WebmasterWorld Senior Member topr8 is a WebmasterWorld Top Contributor of All Time 10+ Year Member Top Contributors Of The Month

joined:Apr 19, 2002
posts:3356
votes: 39


maybe you could run a query that creates a temporary table populated by looping through each category and getting the 3 most recently modified id's, then select all the rows from that table ordered by category ... from php you'd only be making one query, although the database itself would be running several of course.

another strategy could be to have a table most_recent_3 which you initially populate with the most recent 3 subjects in each category, this table would literally only need to have one column id_ref because when calling it you would join it to the subjects table. then when ever someone updates a row in the subjects table or adds a new row, then also run a query that deletes the oldest of the 3 in that category from themost_recent-3 table and adds the new or updated id to the most_recent_3 table.

hope that makes sense.

it all depends how often people are updating or inserting new subjects and how oftenthey are just reading whats there.
12:37 pm on July 28, 2017 (gmt 0)

Senior Member

WebmasterWorld Senior Member topr8 is a WebmasterWorld Top Contributor of All Time 10+ Year Member Top Contributors Of The Month

joined:Apr 19, 2002
posts:3356
votes: 39


i was just having a coffee and thought that union could be your friend here ...

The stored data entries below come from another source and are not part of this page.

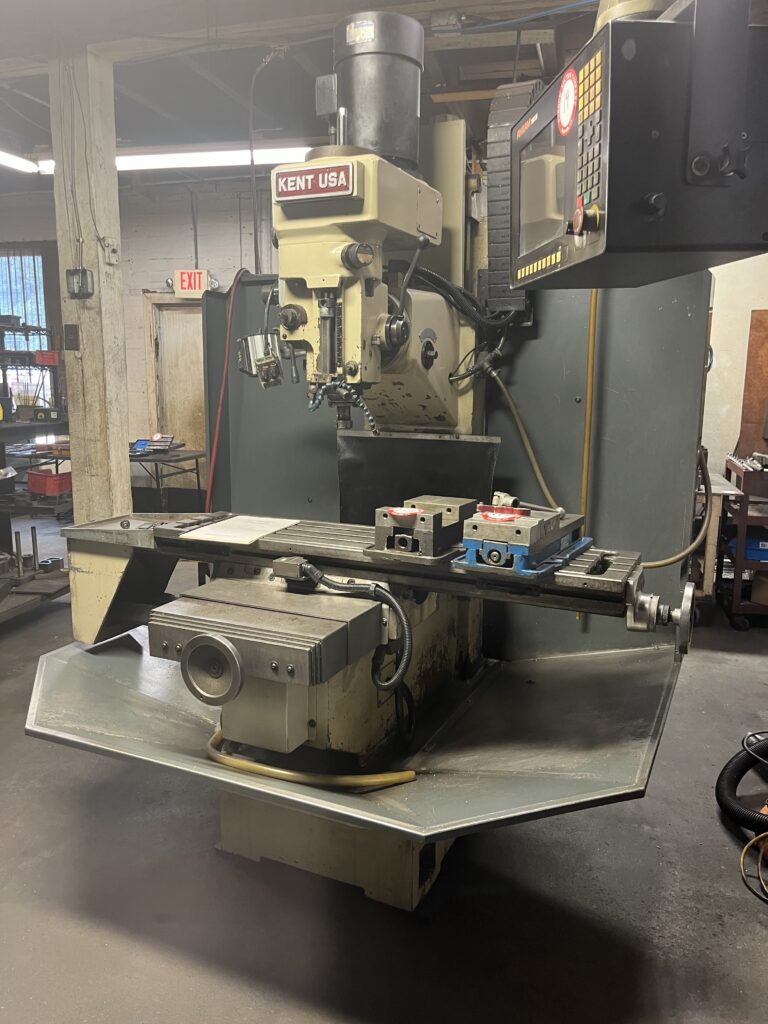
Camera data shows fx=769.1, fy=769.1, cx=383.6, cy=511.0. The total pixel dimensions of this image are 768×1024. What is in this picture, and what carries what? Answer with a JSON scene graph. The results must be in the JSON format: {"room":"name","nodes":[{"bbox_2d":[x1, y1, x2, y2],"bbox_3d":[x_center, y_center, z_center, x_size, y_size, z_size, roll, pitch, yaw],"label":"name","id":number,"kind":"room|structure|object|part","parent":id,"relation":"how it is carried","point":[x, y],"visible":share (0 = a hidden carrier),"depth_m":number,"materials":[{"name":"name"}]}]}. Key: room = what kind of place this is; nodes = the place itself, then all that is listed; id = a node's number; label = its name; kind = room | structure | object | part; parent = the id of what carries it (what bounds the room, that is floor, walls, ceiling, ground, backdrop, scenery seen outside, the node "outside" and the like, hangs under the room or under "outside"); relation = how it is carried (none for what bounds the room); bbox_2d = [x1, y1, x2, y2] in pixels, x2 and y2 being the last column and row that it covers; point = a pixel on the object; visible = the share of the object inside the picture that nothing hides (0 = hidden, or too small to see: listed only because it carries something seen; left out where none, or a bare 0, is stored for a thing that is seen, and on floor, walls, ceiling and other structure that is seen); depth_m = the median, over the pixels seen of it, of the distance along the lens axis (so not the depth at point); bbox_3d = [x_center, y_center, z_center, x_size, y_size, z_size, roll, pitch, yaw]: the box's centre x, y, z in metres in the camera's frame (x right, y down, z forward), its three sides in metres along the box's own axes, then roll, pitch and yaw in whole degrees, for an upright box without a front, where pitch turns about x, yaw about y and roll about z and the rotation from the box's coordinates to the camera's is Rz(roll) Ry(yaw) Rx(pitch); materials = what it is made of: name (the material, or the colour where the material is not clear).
{"room":"workshop","nodes":[
{"label":"workshop","id":0,"kind":"room"},
{"bbox_2d":[0,176,277,506],"bbox_3d":[-2.170,-1.525,7.586,5.375,3.210,0.249,5,11,22],"label":"back wall","id":1,"kind":"structure","parent":0,"point":[136,334],"depth_m":7.43,"materials":[{"name":"paint"}]},
{"bbox_2d":[0,243,59,413],"bbox_3d":[-3.933,-1.806,8.142,1.080,1.878,0.157,5,11,22],"label":"window","id":2,"kind":"structure","parent":1,"relation":"in","point":[9,304],"depth_m":8.06,"materials":[{"name":"glass"}]},
{"bbox_2d":[144,296,206,455],"bbox_3d":[-1.844,-0.965,7.535,0.882,2.100,0.153,5,11,22],"label":"door","id":3,"kind":"structure","parent":1,"relation":"in","point":[195,315],"depth_m":7.50,"materials":[{"name":"brown wood"}]},
{"bbox_2d":[173,268,211,296],"bbox_3d":[-1.778,-2.120,7.151,0.307,0.257,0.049,5,11,22],"label":"exit sign","id":4,"kind":"object","parent":1,"relation":"attached to","point":[182,276],"visible":0.95,"depth_m":7.13,"materials":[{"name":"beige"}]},
{"bbox_2d":[0,0,606,190],"bbox_3d":[-1.200,-2.408,3.331,8.748,0.128,6.992,5,11,22],"label":"ceiling","id":5,"kind":"structure","parent":0,"point":[127,119],"depth_m":4.35,"materials":[{"name":"grey"}]},
{"bbox_2d":[0,148,38,172],"bbox_3d":[-3.085,-2.572,5.178,0.167,0.106,1.870,5,11,22],"label":"fluorescent light","id":6,"kind":"object","parent":5,"relation":"hanging from","point":[13,162],"visible":0.97,"depth_m":5.84,"materials":[{"name":"white"}]},
{"bbox_2d":[28,144,320,172],"bbox_3d":[-1.526,-2.679,5.811,2.339,0.129,0.206,5,11,22],"label":"fluorescent light","id":7,"kind":"object","parent":5,"relation":"hanging from","point":[180,158],"visible":0.66,"depth_m":5.67,"materials":[{"name":"white"}]},
{"bbox_2d":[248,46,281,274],"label":"hanging cable","id":8,"kind":"object","parent":5,"relation":"hanging from","point":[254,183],"visible":0.82,"depth_m":4.35,"materials":[{"name":"plastic"}]},
{"bbox_2d":[0,534,767,1023],"bbox_3d":[-1.053,0.902,3.337,9.221,0.105,6.866,5,11,22],"label":"floor","id":9,"kind":"structure","parent":0,"point":[269,1020],"depth_m":2.15,"materials":[{"name":"grey concrete"}]},
{"bbox_2d":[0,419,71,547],"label":"workbench","id":10,"kind":"object","parent":9,"relation":"on","point":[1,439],"visible":0.59,"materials":[{"name":"metal"}]},
{"bbox_2d":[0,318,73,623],"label":"metal shelf","id":11,"kind":"object","parent":9,"relation":"on","point":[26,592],"visible":0.65,"depth_m":4.86,"materials":[{"name":"metal"}]},
{"bbox_2d":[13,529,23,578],"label":"metal rod","id":12,"kind":"object","parent":11,"relation":"on","point":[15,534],"visible":0.98,"depth_m":4.70,"materials":[{"name":"metal"}]},
{"bbox_2d":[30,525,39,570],"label":"metal rod","id":13,"kind":"object","parent":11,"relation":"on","point":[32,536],"visible":0.98,"depth_m":4.84,"materials":[{"name":"metal"}]},
{"bbox_2d":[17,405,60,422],"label":"box","id":14,"kind":"object","parent":11,"relation":"on","point":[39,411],"visible":0.97,"depth_m":5.43,"materials":[{"name":"black"}]},
{"bbox_2d":[34,350,60,365],"bbox_3d":[-2.952,-1.333,6.699,0.285,0.114,0.247,5,11,22],"label":"red bin","id":15,"kind":"object","parent":11,"relation":"on","point":[53,362],"visible":0.86,"depth_m":6.61,"materials":[{"name":"red plastic"}]},
{"bbox_2d":[25,468,72,495],"bbox_3d":[-2.465,-0.218,5.704,0.294,0.155,0.255,5,11,22],"label":"red bin","id":16,"kind":"object","parent":11,"relation":"on","point":[32,478],"visible":0.88,"depth_m":5.60,"materials":[{"name":"red plastic"}]},
{"bbox_2d":[50,44,131,520],"bbox_3d":[-1.664,-0.930,4.407,0.327,3.117,0.315,5,11,22],"label":"wooden column","id":17,"kind":"structure","parent":9,"relation":"on","point":[119,478],"depth_m":4.27,"materials":[{"name":"beige wood"}]},
{"bbox_2d":[64,323,79,350],"bbox_3d":[-1.720,-0.959,4.244,0.087,0.155,0.041,5,11,22],"label":"switch box","id":18,"kind":"object","parent":17,"relation":"attached to","point":[74,336],"visible":0.98,"depth_m":4.24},
{"bbox_2d":[66,267,93,298],"bbox_3d":[-1.618,-1.213,4.094,0.139,0.154,0.081,5,11,22],"label":"electrical box","id":19,"kind":"object","parent":17,"relation":"attached to","point":[79,269],"visible":0.98,"depth_m":4.09,"materials":[{"name":"grey metal"}]},
{"bbox_2d":[100,236,119,264],"bbox_3d":[-1.506,-1.435,4.251,0.059,0.141,0.087,5,11,22],"label":"electrical box","id":20,"kind":"object","parent":17,"relation":"attached to","point":[110,259],"visible":0.98,"depth_m":4.24,"materials":[{"name":"white"}]},
{"bbox_2d":[128,447,206,513],"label":"table","id":21,"kind":"object","parent":9,"relation":"on","point":[197,454],"visible":0.51,"depth_m":6.80,"materials":[{"name":"metal"}]},
{"bbox_2d":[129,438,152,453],"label":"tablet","id":22,"kind":"object","parent":21,"relation":"on","point":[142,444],"visible":0.92,"depth_m":6.65,"materials":[{"name":"blue"}]},
{"bbox_2d":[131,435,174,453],"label":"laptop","id":23,"kind":"object","parent":21,"relation":"on","point":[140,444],"visible":0.97,"depth_m":6.69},
{"bbox_2d":[32,6,713,920],"bbox_3d":[0.058,-0.212,2.317,1.544,2.536,2.008,5,11,22],"label":"machine","id":24,"kind":"object","parent":9,"relation":"on","point":[372,328],"visible":0.82,"depth_m":2.26,"materials":[{"name":"metal"}]},
{"bbox_2d":[204,268,248,510],"bbox_3d":[-0.600,-0.159,3.054,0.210,1.464,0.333,5,11,22],"label":"red hose","id":25,"kind":"object","parent":24,"relation":"attached to","point":[218,418],"visible":0.68,"depth_m":2.98,"materials":[{"name":"red plastic"}]},
{"bbox_2d":[177,514,298,545],"bbox_3d":[-0.402,0.046,2.159,0.235,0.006,0.284,5,11,22],"label":"paper sheet","id":26,"kind":"object","parent":24,"relation":"on","point":[235,525],"visible":0.99,"depth_m":2.14,"materials":[{"name":"white paper"}]},
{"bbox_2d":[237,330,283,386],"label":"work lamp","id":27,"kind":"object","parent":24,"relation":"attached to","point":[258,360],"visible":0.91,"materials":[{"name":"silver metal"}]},
{"bbox_2d":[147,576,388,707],"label":"machine saddle","id":28,"kind":"object","parent":24,"relation":"attached to","point":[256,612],"visible":0.95,"depth_m":1.74,"materials":[{"name":"silver metal"}]},
{"bbox_2d":[205,727,417,789],"bbox_3d":[-0.230,0.620,1.966,0.686,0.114,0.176,5,11,22],"label":"yellow hose","id":29,"kind":"object","parent":24,"relation":"on","point":[256,769],"visible":0.85,"depth_m":1.88,"materials":[{"name":"yellow plastic"}]},
{"bbox_2d":[274,161,355,201],"bbox_3d":[-0.173,-0.793,1.859,0.215,0.071,0.018,5,11,22],"label":"name plate","id":30,"kind":"object","parent":24,"relation":"attached to","point":[279,186],"visible":0.97,"depth_m":1.85,"materials":[{"name":"red metal"}]},
{"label":"base","id":31,"kind":"part","parent":24,"relation":"part of","materials":[{"name":"beige metal"}]},
{"bbox_2d":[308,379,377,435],"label":"coolant hose","id":32,"kind":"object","parent":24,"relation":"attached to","point":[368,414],"visible":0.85,"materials":[{"name":"grey plastic"}]},
{"bbox_2d":[292,563,412,695],"bbox_3d":[-0.069,0.307,1.944,0.327,0.317,0.066,5,11,22],"label":"hose","id":33,"kind":"object","parent":24,"relation":"attached to","point":[380,590],"visible":0.97,"depth_m":1.92,"materials":[{"name":"black metal"}]},
{"bbox_2d":[330,11,423,169],"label":"electric motor","id":34,"kind":"object","parent":24,"relation":"on","point":[414,59],"visible":0.83,"depth_m":2.10,"materials":[{"name":"black metal"}]},
{"bbox_2d":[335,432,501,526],"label":"black panel","id":35,"kind":"object","parent":24,"relation":"attached to","point":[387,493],"visible":0.64,"depth_m":2.56,"materials":[{"name":"black metal"}]},
{"bbox_2d":[368,495,477,560],"bbox_3d":[0.108,0.031,1.960,0.198,0.109,0.351,5,11,22],"label":"vise","id":36,"kind":"object","parent":24,"relation":"on","point":[454,508],"visible":0.98,"depth_m":1.86,"materials":[{"name":"metal"}]},
{"bbox_2d":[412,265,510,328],"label":"cable bundle","id":37,"kind":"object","parent":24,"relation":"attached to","point":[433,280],"visible":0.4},
{"bbox_2d":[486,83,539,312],"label":"cable tray","id":38,"kind":"object","parent":24,"relation":"attached to","point":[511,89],"visible":0.56,"depth_m":2.30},
{"bbox_2d":[452,500,588,578],"bbox_3d":[0.333,0.044,1.833,0.247,0.125,0.433,5,11,22],"label":"bench vise","id":39,"kind":"object","parent":24,"relation":"on","point":[484,523],"visible":0.98,"depth_m":1.74,"materials":[{"name":"blue metal"}]},
{"bbox_2d":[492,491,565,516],"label":"vise handle","id":40,"kind":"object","parent":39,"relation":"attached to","point":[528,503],"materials":[{"name":"silver metal"}]},
{"bbox_2d":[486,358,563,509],"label":"yellow hose","id":41,"kind":"object","parent":24,"relation":"attached to","point":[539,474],"visible":0.73,"depth_m":2.70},
{"bbox_2d":[580,291,597,521],"bbox_3d":[0.669,-0.317,2.516,0.035,1.344,0.045,5,11,22],"label":"yellow pipe","id":42,"kind":"object","parent":24,"relation":"attached to","point":[585,463],"visible":0.63,"depth_m":2.50,"materials":[{"name":"yellow plastic"}]},
{"bbox_2d":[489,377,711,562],"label":"yellow hose","id":43,"kind":"object","parent":24,"relation":"attached to","point":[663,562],"visible":0.77,"depth_m":2.41,"materials":[{"name":"yellow rubber"}]},
{"bbox_2d":[507,0,767,288],"bbox_3d":[0.468,-0.645,1.420,0.402,0.435,0.550,-1,10,-7],"label":"control panel","id":44,"kind":"object","parent":24,"relation":"attached to","point":[587,250],"visible":0.96,"depth_m":1.21,"materials":[{"name":"black metal"}]},
{"bbox_2d":[555,68,578,136],"bbox_3d":[0.311,-0.699,1.310,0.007,0.100,0.091,-1,10,-8],"label":"sticker","id":45,"kind":"object","parent":44,"relation":"attached to","point":[568,106],"visible":0.98,"depth_m":1.31,"materials":[{"name":"red paper"}]},
{"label":"knob","id":46,"kind":"part","parent":44,"relation":"part of","materials":[{"name":"black plastic"}]},
{"bbox_3d":[0.330,-0.596,1.231,0.033,0.251,0.126,-1,10,-7],"label":"keypad","id":47,"kind":"part","parent":44,"relation":"part of","materials":[{"name":"yellow plastic"}]},
{"bbox_2d":[692,466,739,613],"bbox_3d":[1.745,0.183,4.750,0.589,0.845,0.899,5,11,22],"label":"wooden table","id":48,"kind":"object","parent":9,"relation":"on","point":[718,500],"visible":0.32,"depth_m":4.33,"materials":[{"name":"wood"}]},
{"bbox_2d":[716,733,767,837],"bbox_3d":[1.436,0.803,2.503,0.666,0.442,0.670,5,11,22],"label":"vacuum hose","id":49,"kind":"object","parent":9,"relation":"on","point":[731,775],"visible":0.99,"depth_m":2.53,"materials":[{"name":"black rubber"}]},
{"bbox_2d":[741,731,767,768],"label":"black cable","id":50,"kind":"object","parent":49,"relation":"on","point":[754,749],"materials":[{"name":"black rubber"}]},
{"bbox_2d":[717,456,767,628],"bbox_3d":[2.525,0.194,4.580,0.992,0.915,0.607,5,11,22],"label":"workbench","id":51,"kind":"object","parent":9,"relation":"on","point":[735,590],"visible":0.78,"depth_m":4.41,"materials":[{"name":"metal"}]},
{"bbox_2d":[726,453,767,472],"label":"tool holders","id":52,"kind":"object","parent":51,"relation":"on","point":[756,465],"visible":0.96,"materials":[{"name":"silver metal"}]},
{"bbox_2d":[727,533,767,561],"bbox_3d":[2.254,0.205,4.598,0.361,0.114,0.268,5,11,22],"label":"blue bin","id":53,"kind":"object","parent":51,"relation":"in","point":[750,553],"visible":0.56,"depth_m":4.49,"materials":[{"name":"blue plastic"}]},
{"bbox_2d":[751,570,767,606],"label":"cardboard box","id":54,"kind":"object","parent":51,"relation":"in","point":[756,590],"visible":0.97,"depth_m":4.50,"materials":[{"name":"brown cardboard"}]},
{"bbox_2d":[738,829,767,903],"bbox_3d":[1.191,1.000,2.201,0.310,0.163,0.321,5,11,22],"label":"yellow cable","id":55,"kind":"object","parent":9,"relation":"on","point":[766,833],"visible":0.99,"depth_m":2.27,"materials":[{"name":"yellow plastic"}]},
{"bbox_2d":[701,253,767,479],"bbox_3d":[2.838,-1.010,5.171,2.610,3.075,0.302,5,11,22],"label":"right wall","id":56,"kind":"structure","parent":0,"point":[743,377],"depth_m":5.29,"materials":[{"name":"paint"}]},
{"bbox_2d":[736,309,767,460],"bbox_3d":[2.603,-0.805,5.009,0.535,0.968,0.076,5,11,22],"label":"wooden board","id":57,"kind":"object","parent":56,"relation":"attached to","point":[760,394],"visible":0.82,"depth_m":5.06,"materials":[{"name":"brown wood"}]}
]}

(SELECT * FROM subjects WHERE category='category_1' ORDER BY lastmodified DESC LIMIT 3)
UNION
(SELECT * FROM subjects WHERE category='category_2' ORDER BY lastmodified DESC LIMIT 3)
UNION
(SELECT * FROM subjects WHERE category='category_3' ORDER BY lastmodified DESC LIMIT 3);

and so on with a select for each of your categories


personally i still like the seperate table idea as it is similar to caching the result in a way, so that it is a very quick simple query for any user just viewing the listing.
7:37 pm on July 28, 2017 (gmt 0)

Preferred Member

Top Contributors Of The Month

joined:Mar 15, 2013
posts: 571
votes: 47


I totally understand your idea with the dedicated table, and it's not a bad one... it's not much different than how I created the "subjects" table in the first place, instead of reading "posts" to get the subject data.

I just now tested the UNION idea, though, and a table with 200,000 subjects gave me the results I needed in 0.0018s! So that might be the winner; faster to implement, fast to process, and clean code :-) Thanks for the suggestion!